Why have I lost the ability to construct sentences?I flit from Zach to Natalie.

‘I may have messaged him,’ she whispers, already scrambling out of her seat. ‘WILL YOU LOOK AT THE TIME! I’ve got to get back for … that programme I’ve been watching. Totally forgot it was on tonight!’ I narrow my eyes. ‘Zach, why don’t you sit here and take my place.’

‘Is that okay, Alice?’ he asks. He looks so anxious and hopeful that my initial shock turns to something else. I think it’s hope.

‘Sure,’ I say.

‘Excellent,’ Natalie is actually clapping now, looking like she’s just masterminded a genius plan. ‘Bye Al, bye Zach.’

Bye Zach. Is that what I want to say to him, too? I’ve never even had a long-term boyfriend to break up with before. The thought of not seeing him, or laughing with him, or jogging through woods with him makes my head heavy. I don’t want that. But what’s the other option?

Zach sits down opposite me, fidgeting with the table salt.

‘I’m so sorry,’ he’s suddenly saying, meeting my gaze. ‘I behaved unbelievably badly on our last date and I know that I’ve messed things up. I’ve missed you …’

‘You haven’t been in touch since.’

Zach’s eyes search the room as he collects his thoughts. ‘I’ve wanted to, so much. But you were so cross that night and I knew you’d need space.’

‘And yet you’re here now,’ I point out.

He looks completely defeated, I realise, and my fingers yearn to reach out and touch his.

But the problem is that this week, while I’ve been throwing myself into work and picking a hole in my T-shirt, I’ve realised something. That the main reason I bolted is because I’m worried I can’t trust Zach.

‘I am here now,’ he confirms. ‘You mean so much to me Alice. I had to try.’

I’m reminded of something I said to myself a while ago.

Don’t let him be the one who gets away.

‘Argh,’ I say, resting my head in my hands. ‘There seems to be too much to deal with, Zach. You made assumptions about me and Dylan and I did not like that. He’s my best friend. Why does there have to be a subtext to a male–female friendship? Our friendship is purely platonic, always has been.’

‘That night at ping pong was the perfect storm of me feeling inadequate and jealousy rearing his ugly head. I feel really bad about it so I reached out to apologise to him.’

That’s something, I think. ‘I hope he apologised too? He didn’t exactly cover himself in glory, either.’

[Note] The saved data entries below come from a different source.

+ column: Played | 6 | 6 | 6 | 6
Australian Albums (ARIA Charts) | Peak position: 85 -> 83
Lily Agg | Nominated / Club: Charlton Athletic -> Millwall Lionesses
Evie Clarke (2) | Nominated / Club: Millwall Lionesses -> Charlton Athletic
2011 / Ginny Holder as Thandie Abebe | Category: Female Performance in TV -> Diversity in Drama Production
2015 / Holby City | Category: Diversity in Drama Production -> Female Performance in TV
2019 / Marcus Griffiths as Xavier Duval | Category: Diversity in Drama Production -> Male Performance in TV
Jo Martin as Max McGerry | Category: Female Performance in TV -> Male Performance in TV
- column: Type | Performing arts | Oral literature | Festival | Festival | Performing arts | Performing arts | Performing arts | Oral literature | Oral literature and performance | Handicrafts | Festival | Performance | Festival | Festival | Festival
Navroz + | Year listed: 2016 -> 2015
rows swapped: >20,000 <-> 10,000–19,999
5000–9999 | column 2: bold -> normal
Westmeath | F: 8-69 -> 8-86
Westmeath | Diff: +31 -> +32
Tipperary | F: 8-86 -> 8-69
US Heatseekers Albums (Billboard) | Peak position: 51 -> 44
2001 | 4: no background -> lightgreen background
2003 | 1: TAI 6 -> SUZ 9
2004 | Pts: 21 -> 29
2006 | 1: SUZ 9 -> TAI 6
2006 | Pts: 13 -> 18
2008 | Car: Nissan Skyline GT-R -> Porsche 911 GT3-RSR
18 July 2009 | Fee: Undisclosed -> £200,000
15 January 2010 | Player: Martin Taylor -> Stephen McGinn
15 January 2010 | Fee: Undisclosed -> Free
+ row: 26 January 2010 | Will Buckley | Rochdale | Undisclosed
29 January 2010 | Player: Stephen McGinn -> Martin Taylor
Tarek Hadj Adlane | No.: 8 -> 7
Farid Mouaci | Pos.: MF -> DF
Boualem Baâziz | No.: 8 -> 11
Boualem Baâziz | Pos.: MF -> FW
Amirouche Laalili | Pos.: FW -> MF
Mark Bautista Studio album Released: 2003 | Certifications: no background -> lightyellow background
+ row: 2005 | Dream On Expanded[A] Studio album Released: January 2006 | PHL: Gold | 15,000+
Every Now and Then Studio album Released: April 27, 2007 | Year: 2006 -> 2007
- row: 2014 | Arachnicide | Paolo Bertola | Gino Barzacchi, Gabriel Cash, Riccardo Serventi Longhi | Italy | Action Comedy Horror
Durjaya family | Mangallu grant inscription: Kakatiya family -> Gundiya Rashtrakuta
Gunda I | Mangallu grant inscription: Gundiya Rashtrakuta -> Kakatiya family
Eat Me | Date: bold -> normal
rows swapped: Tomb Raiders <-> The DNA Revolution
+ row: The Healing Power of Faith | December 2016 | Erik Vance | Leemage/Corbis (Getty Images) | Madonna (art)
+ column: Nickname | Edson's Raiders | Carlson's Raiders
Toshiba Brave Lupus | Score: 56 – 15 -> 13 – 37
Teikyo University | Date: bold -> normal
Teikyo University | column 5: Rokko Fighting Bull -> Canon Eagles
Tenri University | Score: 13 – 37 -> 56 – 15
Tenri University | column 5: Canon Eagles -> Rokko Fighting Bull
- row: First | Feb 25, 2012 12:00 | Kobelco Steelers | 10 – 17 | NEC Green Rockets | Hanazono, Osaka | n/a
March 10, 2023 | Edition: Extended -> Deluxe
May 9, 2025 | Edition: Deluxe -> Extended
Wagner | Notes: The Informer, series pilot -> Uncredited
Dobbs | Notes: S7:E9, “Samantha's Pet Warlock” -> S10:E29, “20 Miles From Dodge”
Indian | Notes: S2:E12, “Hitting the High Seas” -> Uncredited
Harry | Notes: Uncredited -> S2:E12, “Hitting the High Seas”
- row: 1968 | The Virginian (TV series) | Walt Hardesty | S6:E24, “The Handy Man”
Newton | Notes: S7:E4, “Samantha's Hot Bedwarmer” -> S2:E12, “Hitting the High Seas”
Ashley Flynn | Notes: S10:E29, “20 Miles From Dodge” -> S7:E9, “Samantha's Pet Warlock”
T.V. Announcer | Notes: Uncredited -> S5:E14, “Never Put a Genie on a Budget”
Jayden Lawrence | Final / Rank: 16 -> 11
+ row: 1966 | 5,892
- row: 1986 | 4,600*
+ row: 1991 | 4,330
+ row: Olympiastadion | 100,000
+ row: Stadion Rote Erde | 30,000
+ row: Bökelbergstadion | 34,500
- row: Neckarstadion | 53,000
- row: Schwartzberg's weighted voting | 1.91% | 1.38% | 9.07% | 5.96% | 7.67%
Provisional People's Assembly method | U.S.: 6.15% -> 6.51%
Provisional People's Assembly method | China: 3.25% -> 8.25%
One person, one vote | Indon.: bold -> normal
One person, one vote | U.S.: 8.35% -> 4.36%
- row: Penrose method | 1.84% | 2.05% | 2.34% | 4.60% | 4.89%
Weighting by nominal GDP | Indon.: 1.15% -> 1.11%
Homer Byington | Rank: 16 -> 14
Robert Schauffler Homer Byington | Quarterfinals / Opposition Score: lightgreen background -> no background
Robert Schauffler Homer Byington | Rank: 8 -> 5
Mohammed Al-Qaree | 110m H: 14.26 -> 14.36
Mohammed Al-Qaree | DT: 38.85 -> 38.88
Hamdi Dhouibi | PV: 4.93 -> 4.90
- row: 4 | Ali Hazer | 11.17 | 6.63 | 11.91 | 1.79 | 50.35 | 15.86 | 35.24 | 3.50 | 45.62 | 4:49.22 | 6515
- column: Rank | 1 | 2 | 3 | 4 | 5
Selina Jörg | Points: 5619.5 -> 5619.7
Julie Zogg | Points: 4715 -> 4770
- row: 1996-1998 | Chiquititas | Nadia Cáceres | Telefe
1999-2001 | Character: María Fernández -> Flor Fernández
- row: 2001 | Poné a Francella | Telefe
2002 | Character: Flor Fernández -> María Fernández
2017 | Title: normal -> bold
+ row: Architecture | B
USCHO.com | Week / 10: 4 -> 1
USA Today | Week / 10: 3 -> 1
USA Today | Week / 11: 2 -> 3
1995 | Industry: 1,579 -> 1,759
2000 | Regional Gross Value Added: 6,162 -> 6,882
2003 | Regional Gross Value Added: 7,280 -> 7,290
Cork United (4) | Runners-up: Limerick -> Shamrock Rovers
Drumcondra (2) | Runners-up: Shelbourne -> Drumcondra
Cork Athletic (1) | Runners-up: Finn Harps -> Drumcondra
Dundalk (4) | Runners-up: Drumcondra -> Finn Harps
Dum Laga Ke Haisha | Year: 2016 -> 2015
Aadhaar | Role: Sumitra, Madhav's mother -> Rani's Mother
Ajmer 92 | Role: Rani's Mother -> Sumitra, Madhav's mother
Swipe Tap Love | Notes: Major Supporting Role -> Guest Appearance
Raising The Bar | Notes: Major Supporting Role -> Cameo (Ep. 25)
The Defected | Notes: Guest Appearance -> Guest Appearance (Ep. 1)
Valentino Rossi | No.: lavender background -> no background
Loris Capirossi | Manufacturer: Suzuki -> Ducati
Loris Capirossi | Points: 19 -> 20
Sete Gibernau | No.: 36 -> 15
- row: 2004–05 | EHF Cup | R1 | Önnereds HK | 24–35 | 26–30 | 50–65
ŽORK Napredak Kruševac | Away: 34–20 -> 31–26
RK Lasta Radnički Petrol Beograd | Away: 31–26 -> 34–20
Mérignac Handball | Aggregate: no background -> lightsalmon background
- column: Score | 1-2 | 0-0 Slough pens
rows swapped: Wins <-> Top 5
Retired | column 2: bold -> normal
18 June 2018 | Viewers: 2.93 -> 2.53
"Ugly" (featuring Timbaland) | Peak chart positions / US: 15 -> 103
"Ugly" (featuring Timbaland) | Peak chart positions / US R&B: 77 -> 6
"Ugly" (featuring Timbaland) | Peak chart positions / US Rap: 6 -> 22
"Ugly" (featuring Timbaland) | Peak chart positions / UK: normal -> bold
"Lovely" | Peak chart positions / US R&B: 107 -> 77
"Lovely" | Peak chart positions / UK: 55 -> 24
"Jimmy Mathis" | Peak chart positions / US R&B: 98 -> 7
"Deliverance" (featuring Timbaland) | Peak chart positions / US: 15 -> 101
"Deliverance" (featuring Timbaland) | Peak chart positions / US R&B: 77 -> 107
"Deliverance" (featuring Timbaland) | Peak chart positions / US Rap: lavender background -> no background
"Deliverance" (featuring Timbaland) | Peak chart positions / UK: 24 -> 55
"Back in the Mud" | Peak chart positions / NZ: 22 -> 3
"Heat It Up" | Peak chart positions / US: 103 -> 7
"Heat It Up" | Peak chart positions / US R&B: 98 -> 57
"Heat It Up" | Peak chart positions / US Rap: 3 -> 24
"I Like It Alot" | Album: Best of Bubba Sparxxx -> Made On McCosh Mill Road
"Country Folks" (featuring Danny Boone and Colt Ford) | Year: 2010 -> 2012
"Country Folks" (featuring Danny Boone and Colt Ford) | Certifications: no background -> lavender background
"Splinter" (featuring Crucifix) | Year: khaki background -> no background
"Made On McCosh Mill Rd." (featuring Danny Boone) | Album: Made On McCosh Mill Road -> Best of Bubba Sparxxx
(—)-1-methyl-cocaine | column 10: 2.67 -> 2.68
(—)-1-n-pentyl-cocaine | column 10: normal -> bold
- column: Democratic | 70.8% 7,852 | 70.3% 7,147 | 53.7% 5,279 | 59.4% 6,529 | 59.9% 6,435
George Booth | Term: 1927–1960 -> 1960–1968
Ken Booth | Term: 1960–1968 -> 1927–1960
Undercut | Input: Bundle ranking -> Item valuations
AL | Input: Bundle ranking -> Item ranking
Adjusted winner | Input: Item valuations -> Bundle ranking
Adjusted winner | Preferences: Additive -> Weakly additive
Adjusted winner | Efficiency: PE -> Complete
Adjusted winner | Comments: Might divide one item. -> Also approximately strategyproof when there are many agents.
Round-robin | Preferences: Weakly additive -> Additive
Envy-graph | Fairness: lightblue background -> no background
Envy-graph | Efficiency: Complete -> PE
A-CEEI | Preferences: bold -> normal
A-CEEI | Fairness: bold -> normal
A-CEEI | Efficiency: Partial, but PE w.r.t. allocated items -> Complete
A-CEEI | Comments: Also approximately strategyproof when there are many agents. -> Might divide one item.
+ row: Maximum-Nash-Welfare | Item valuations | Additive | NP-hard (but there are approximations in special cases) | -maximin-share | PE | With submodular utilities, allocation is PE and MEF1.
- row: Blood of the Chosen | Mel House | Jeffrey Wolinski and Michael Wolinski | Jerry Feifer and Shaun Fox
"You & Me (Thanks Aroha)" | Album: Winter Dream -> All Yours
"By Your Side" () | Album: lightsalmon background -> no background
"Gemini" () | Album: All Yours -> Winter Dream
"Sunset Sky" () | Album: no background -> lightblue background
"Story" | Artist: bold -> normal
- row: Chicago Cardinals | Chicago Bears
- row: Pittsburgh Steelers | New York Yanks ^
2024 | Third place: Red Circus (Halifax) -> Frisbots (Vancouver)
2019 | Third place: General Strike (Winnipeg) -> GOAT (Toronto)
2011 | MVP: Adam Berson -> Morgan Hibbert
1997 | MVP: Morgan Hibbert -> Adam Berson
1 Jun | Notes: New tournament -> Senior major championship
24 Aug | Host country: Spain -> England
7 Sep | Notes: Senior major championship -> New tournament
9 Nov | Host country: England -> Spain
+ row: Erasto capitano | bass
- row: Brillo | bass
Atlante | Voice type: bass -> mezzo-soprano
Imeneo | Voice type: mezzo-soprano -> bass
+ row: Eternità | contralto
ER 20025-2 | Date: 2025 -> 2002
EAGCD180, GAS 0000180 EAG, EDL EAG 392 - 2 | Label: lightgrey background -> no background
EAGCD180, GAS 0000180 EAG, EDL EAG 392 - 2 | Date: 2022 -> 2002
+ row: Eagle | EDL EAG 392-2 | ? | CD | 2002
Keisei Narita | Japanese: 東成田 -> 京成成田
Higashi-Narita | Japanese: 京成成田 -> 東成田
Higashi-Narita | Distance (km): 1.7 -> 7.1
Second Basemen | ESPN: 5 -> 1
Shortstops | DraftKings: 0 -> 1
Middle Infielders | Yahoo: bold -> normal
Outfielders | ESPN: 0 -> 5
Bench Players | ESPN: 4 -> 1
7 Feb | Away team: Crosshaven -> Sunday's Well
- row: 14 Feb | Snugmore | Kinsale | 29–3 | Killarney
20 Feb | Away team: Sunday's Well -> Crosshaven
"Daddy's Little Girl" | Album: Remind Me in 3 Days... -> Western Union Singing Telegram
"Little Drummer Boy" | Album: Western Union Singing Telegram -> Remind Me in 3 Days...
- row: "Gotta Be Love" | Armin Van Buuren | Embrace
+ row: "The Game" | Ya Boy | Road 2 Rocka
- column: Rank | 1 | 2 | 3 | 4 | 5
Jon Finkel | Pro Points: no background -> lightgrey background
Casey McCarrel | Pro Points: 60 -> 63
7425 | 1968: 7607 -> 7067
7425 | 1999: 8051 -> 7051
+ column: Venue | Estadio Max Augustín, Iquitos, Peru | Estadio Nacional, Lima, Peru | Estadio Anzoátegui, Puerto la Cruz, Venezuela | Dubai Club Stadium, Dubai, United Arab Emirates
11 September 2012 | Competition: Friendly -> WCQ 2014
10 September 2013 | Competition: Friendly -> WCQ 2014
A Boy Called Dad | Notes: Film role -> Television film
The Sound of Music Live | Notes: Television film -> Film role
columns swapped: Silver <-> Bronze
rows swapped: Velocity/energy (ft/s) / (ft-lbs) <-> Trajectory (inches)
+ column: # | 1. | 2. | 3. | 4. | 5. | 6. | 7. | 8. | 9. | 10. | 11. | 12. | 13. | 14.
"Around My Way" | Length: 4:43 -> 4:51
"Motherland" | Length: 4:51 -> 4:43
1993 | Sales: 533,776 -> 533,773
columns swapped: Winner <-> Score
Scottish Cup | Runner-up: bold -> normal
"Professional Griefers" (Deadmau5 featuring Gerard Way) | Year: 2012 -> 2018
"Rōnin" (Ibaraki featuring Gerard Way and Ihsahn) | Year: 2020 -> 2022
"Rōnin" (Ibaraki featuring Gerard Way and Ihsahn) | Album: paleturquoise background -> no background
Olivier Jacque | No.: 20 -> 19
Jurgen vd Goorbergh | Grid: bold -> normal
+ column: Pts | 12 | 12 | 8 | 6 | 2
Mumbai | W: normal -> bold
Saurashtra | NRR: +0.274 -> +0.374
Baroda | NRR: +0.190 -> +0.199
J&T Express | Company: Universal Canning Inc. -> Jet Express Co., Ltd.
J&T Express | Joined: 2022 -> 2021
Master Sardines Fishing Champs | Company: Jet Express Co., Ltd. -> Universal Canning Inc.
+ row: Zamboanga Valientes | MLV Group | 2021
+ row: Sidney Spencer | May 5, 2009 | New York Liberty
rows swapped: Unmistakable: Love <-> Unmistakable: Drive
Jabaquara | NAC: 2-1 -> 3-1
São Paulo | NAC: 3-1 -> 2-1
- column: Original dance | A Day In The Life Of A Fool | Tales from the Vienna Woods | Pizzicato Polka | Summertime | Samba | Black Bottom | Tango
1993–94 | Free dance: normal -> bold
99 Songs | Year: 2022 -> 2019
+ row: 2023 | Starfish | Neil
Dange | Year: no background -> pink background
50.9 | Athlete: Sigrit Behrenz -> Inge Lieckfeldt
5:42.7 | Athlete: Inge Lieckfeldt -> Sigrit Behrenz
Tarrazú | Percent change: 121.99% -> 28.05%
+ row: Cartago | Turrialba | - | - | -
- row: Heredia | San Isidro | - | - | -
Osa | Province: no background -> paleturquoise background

‘Well, sort of. I know now that he’s just being protective of you as his friend.’

‘He always has been. The day after we found out that mum’s illness was terminal, Dylan’s mum drove us to the seaside for the day to try and take my mind off things. We ate fish and chips on the beach even though the wind was blowing sand in our food and I just cried and cried. He was a constant support through all the tears and he’s fiercely guarded me ever since. I think …’ I pause.

The pub quiz has started. Zach’s listening intently, an unmistakable glint of hope in his eyes, and I feel torn right down the centre of me as the realisation hits.

‘I think Dylan is wary of you because he knows I am,’ I blurt out. Blunt as ever. I wince as I watch Zach compute this. He’s back to wearing all black tonight, looking exactly like the boy I met at the art gallery.

‘Why are you wary of me?’ he whispers.

I can feel tears prickling and I blink hard.

‘Is it because you don’t need me? I’m not part of your plan?’ He’s hunched over, leaning his forearms on his legs now.

‘You definitely aren’t part of my plan,’ I smile softly though he’s not looking at me. His head’s hung low.

‘Okay,’ he says eventually, looking up at me sadly. ‘Okay.’

‘I’m wary of you because of your past,’ I blurt out. ‘The relationship with a woman who was already seeing someone else? I know she lied to you about it but you said yourself that the warning signs were there and you pretty much ignored them. You wanted to believe her when she told you it was over with James, so you did. I really feel for you Zach, but still … it’s not great, is it?’